▶ _GIVEN INFORMATION_
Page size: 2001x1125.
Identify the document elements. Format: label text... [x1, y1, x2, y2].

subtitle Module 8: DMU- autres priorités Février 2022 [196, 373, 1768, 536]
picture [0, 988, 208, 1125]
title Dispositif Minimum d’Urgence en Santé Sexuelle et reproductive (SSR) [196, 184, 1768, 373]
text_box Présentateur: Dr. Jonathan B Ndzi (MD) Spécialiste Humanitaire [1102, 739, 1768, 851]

▶ _TASK BRIEF_
Write out the listing above, keeping every word exactly.

▶ _TASK OUTPUT_
Page size: 2001x1125.
Identify the document elements. Format: label text... [x1, y1, x2, y2].

subtitle Module 8: DMU- autres priorités Février 2022 [196, 373, 1768, 536]
picture [0, 988, 208, 1125]
title Dispositif Minimum d’Urgence en Santé Sexuelle et reproductive (SSR) [196, 184, 1768, 373]
text_box Présentateur: Dr. Jonathan B Ndzi (MD) Spécialiste Humanitaire [1102, 739, 1768, 851]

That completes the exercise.